» Work instruction: All of the records below must be output exactly, with no pictures carried over.

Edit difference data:
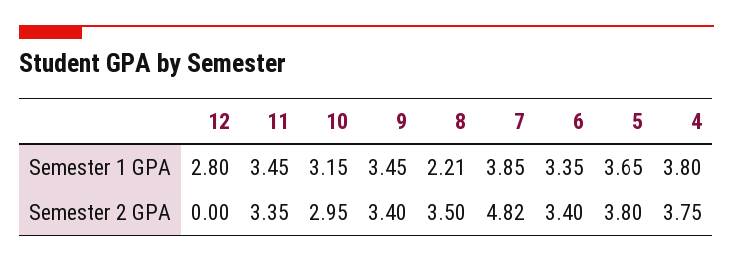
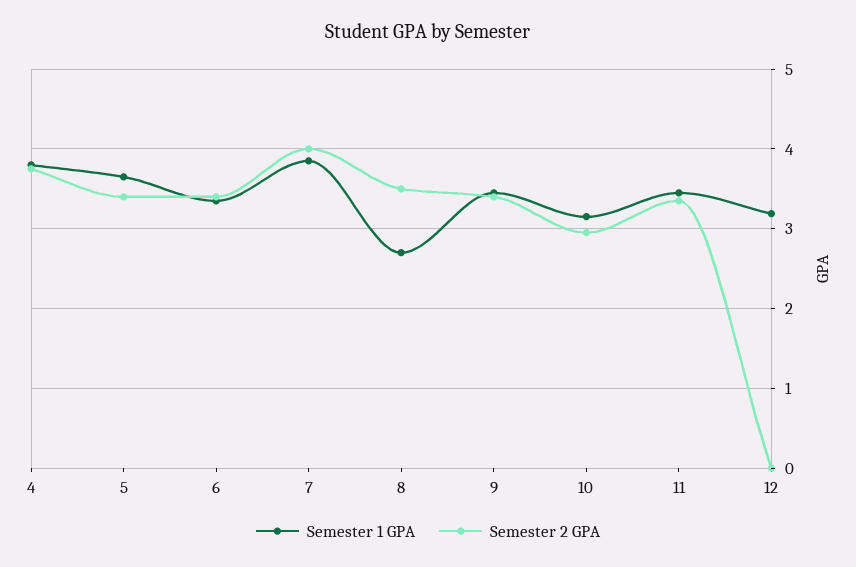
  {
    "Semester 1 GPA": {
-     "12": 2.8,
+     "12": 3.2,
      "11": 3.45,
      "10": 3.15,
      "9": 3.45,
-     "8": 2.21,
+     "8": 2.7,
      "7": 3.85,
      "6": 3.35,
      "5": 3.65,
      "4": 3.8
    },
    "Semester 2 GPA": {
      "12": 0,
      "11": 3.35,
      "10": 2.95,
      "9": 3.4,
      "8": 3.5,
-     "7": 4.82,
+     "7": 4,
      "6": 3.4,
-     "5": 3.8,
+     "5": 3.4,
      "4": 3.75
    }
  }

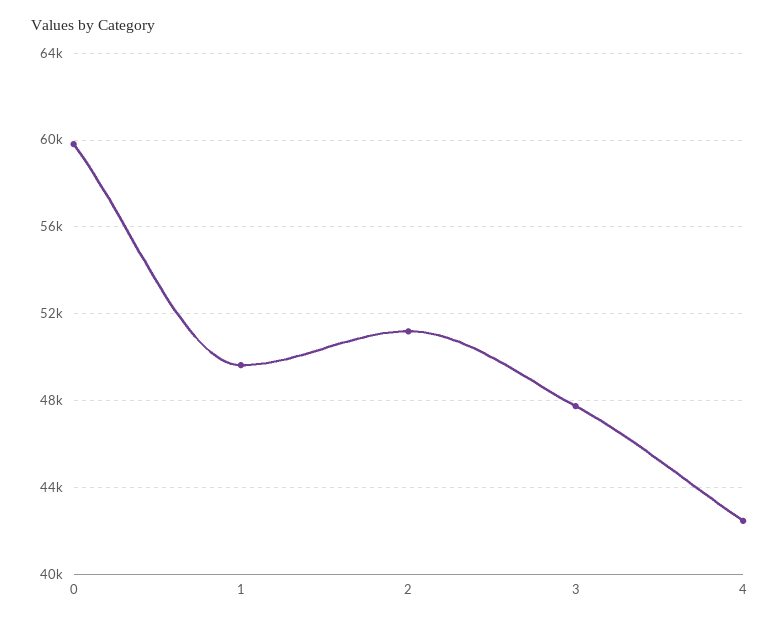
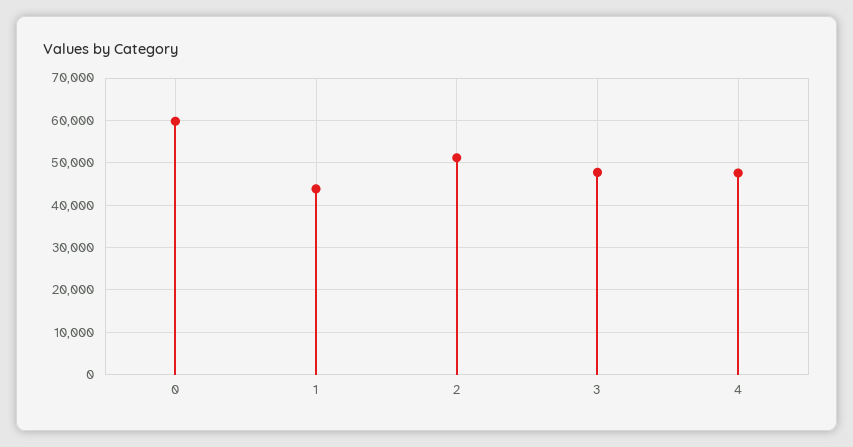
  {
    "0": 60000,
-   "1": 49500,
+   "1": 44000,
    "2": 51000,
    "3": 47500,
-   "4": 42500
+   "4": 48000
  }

» Answer to this problem:
  {
    "Semester 1 GPA": {
-     "12": 2.8,
+     "12": 3.2,
      "11": 3.45,
      "10": 3.15,
      "9": 3.45,
-     "8": 2.21,
+     "8": 2.7,
      "7": 3.85,
      "6": 3.35,
      "5": 3.65,
      "4": 3.8
    },
    "Semester 2 GPA": {
      "12": 0,
      "11": 3.35,
      "10": 2.95,
      "9": 3.4,
      "8": 3.5,
-     "7": 4.82,
+     "7": 4,
      "6": 3.4,
-     "5": 3.8,
+     "5": 3.4,
      "4": 3.75
    }
  }

  {
    "0": 60000,
-   "1": 49500,
+   "1": 44000,
    "2": 51000,
    "3": 47500,
-   "4": 42500
+   "4": 48000
  }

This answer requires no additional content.